Tuesday, August 18, 2009

Andrew Keen is one confused man

Listen to Paul Duguid eviscerate Andrew Keen's arguments in this podcast. I almost fell sorry for him - he seemed so out of his league.

Tuesday, August 11, 2009

From the annals of incomprehensible academic writing

Via Culture Matters:

Transforming Cultures is pleased to announce that this year the TfC Annual Lecture will be presented by:

Professor Kathleen Stewart (Dept. of Anthropology, University of Texas, Austin).

Atmospheric Atunements

Thursday 20th August 2009, 6:00-8:00 pm
University of Technology in Sydney Gallery Function Centre, Level 6, UTS Tower Building.

Abstract:
Something throws itself together. Or sags, shifts tone, or fails. Invisible airs quicken around nascent forms, rinding up like the skin of an orange. Circulating forces waver and pulse, visceralizing the sheer sense of something happening. The ordinary hums with the background noise of all that takes place in moments, scenes, objects, resonances, rhythms. The atmospheric attunes to the sentience of things passing in and out of existence, to the expressivity of what Giorgio Agamben calls ‘whatever being’. This sensing out that attends is itself a labor of worlding, an effort to inhabit a flighty ground.

This writing asks what it takes to live out the worlding of forces rinding up and dissipating. But it also wonders about the significance of accretion itself. The way that an atmosphere accretes for senses in sync with it (or sort it) and the worlding that accrues partially or fully, quickly or slowly, for a time, with habit or shock, in practices or daydreams. A worlding – an attunement – that can be sloughed off, realized, imagined, brought to bear or just born.

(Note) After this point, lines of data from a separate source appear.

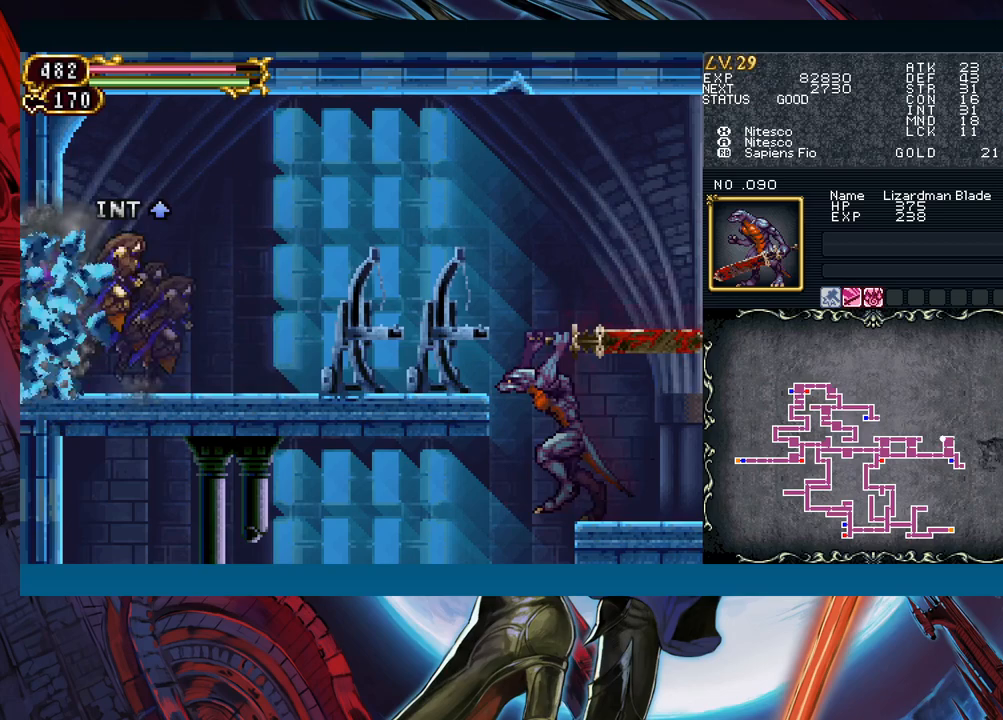
{"buttons": [], "left_stick": "left", "events": [[250, "left_stick", "right"], [317, "B", "down"], [350, "left_stick", "left"], [367, "B", "up"]]}
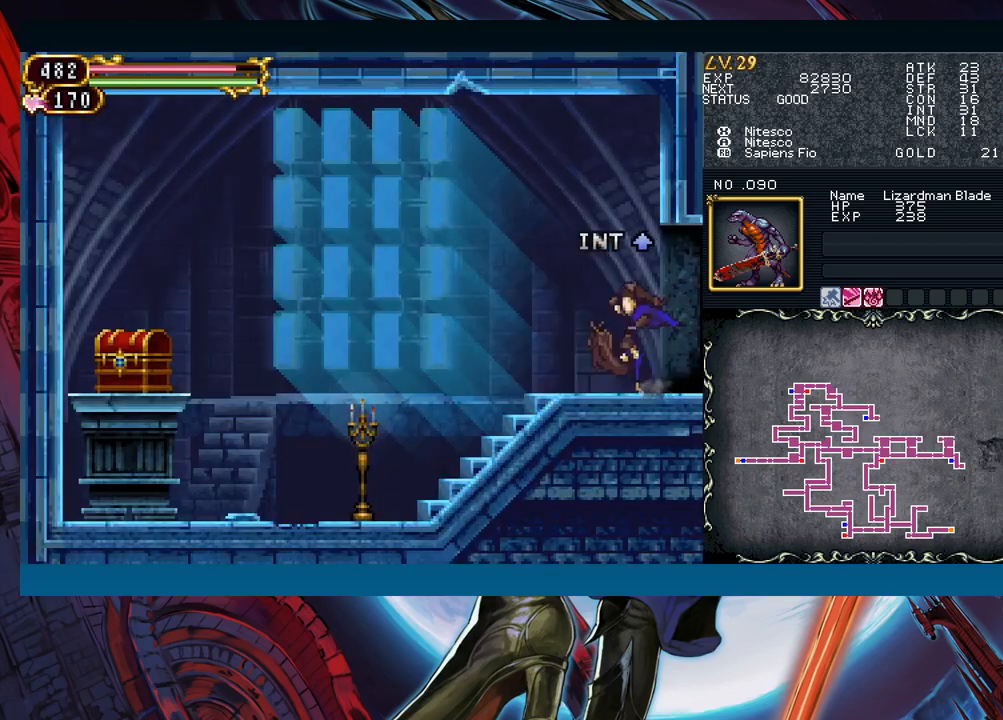
{"buttons": [], "left_stick": "left", "events": [[267, "left_stick", "right"], [317, "B", "down"], [350, "left_stick", "left"], [367, "B", "up"]]}
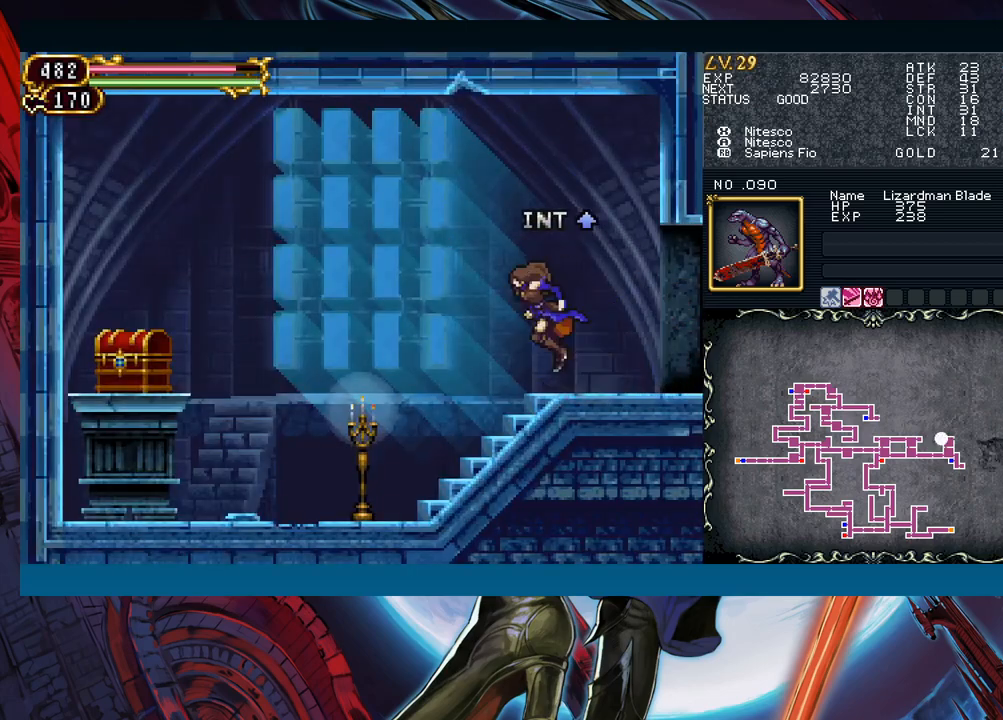
{"buttons": [], "left_stick": "left", "events": [[200, "A", "down"], [283, "A", "up"]]}
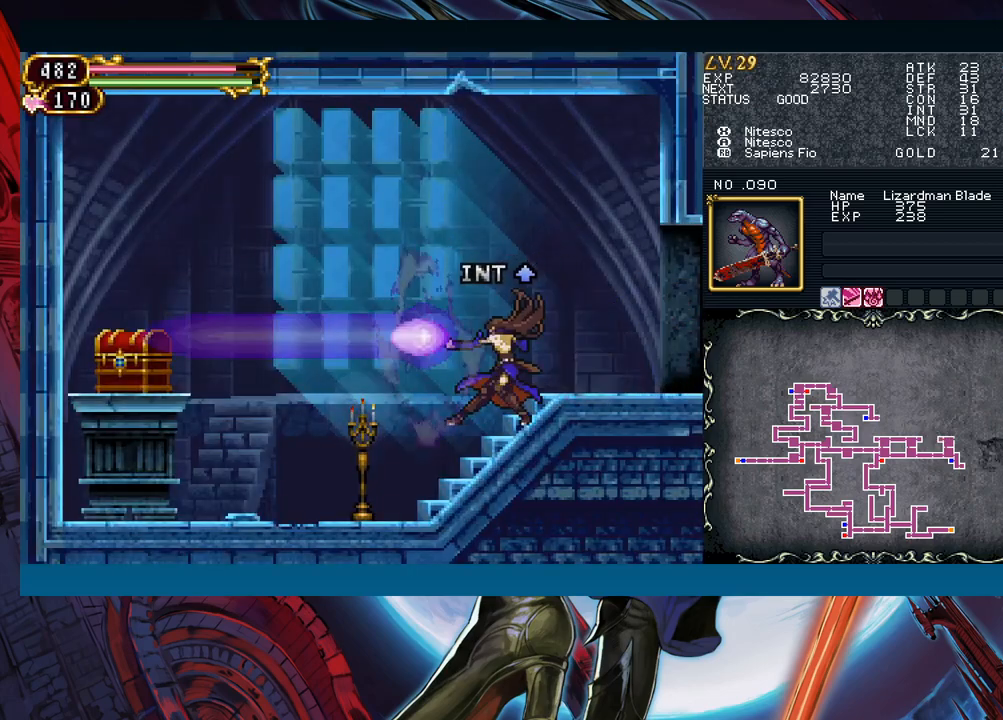
{"buttons": [], "left_stick": "left", "events": []}
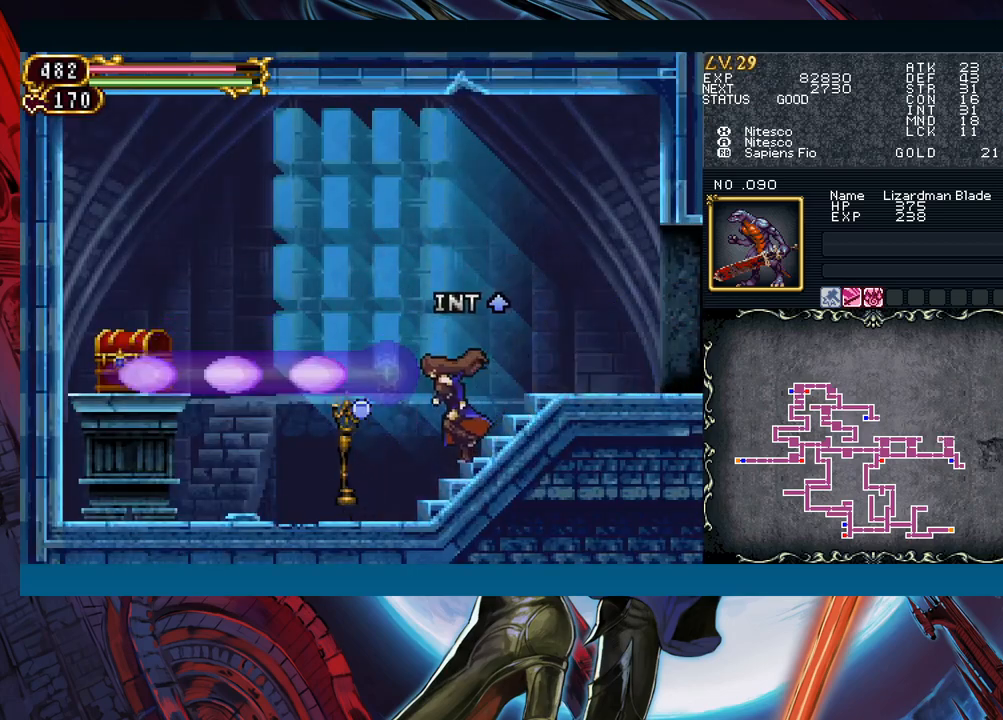
{"buttons": ["B"], "left_stick": "left", "events": [[333, "left_stick", "right"], [400, "B", "down"], [433, "left_stick", "left"]]}
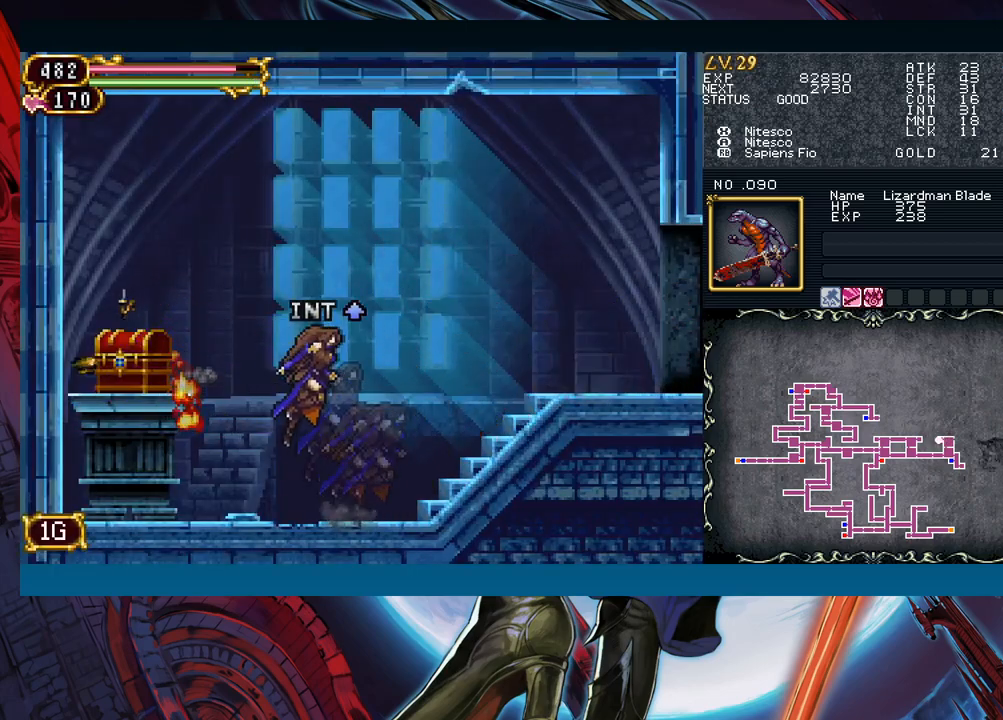
{"buttons": [], "left_stick": "left", "events": [[117, "B", "up"], [167, "B", "down"], [267, "B", "up"], [333, "B", "down"], [450, "B", "up"]]}
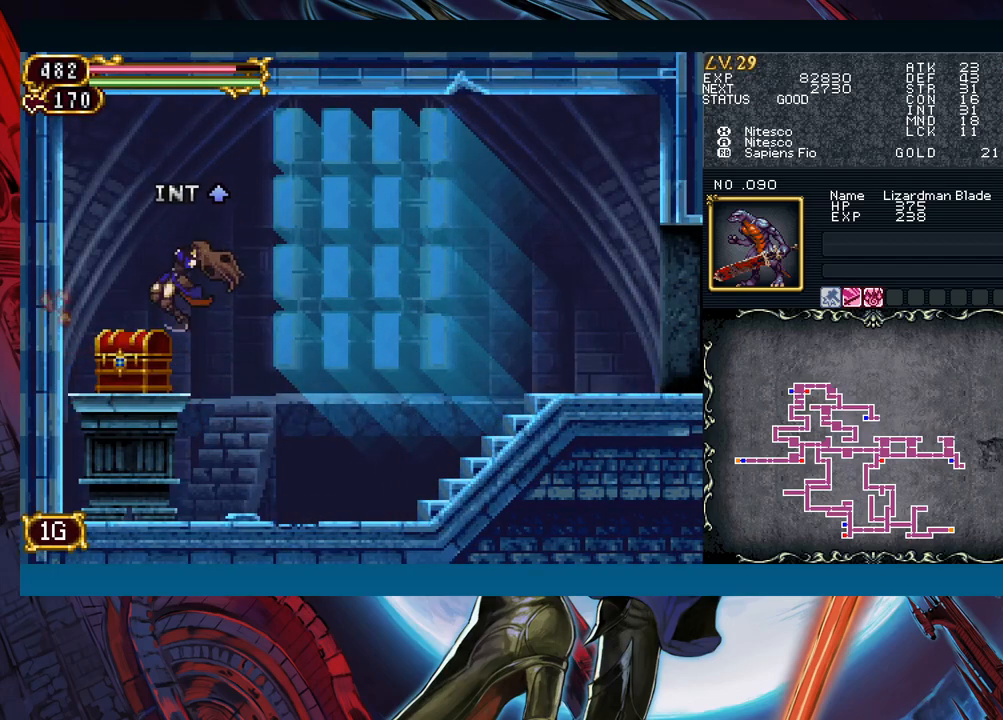
{"buttons": [], "left_stick": "left", "events": [[33, "left_stick", "up"], [100, "left_stick", "up-right"], [433, "left_stick", "up-left"], [483, "left_stick", "left"]]}
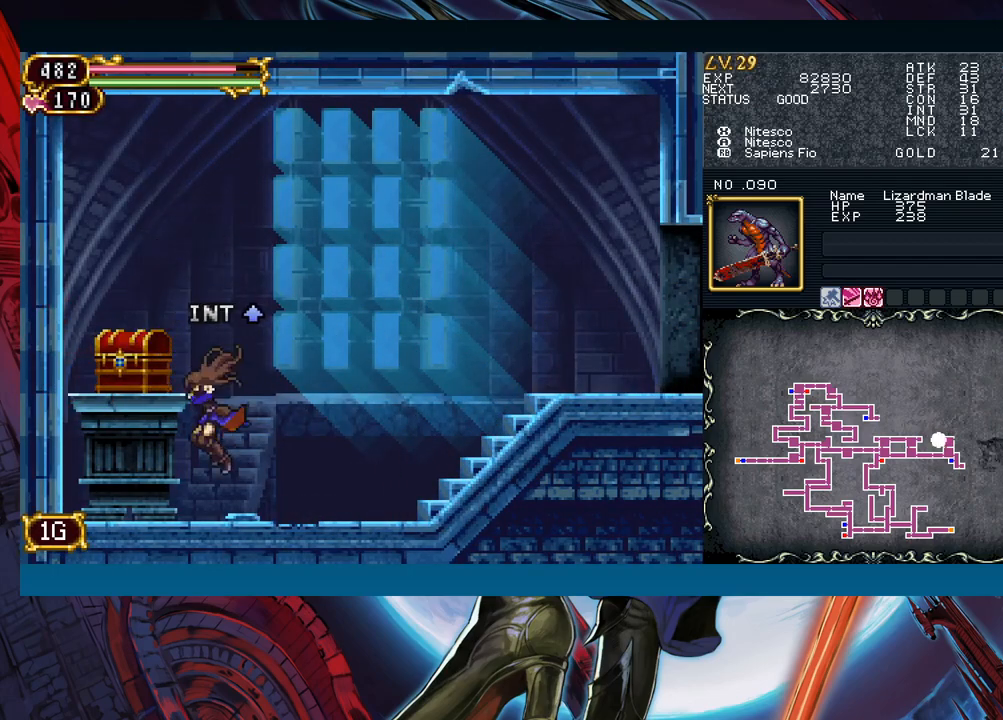
{"buttons": [], "left_stick": "left", "events": [[117, "B", "down"], [317, "B", "up"]]}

Yeaaaaahhhhhh. It's writing like this that gives postmodernism a bad name.

Monday, August 10, 2009

Duncan Watts and Harrison White

I've been reading Duncan Watts' Six Degrees and it's a very engaging book but this sentence stopped me stone cold:
Harrison is famous not only for his irascible manner and impenetrable writing but also for his profound generosity, astounding breadth of interest, and occasionally startling insight.
Occasionally startling insight? Only "occasionally"? Is this supposed to be a compliment? A backhanded compliment? An outright insult? Hmmmmm.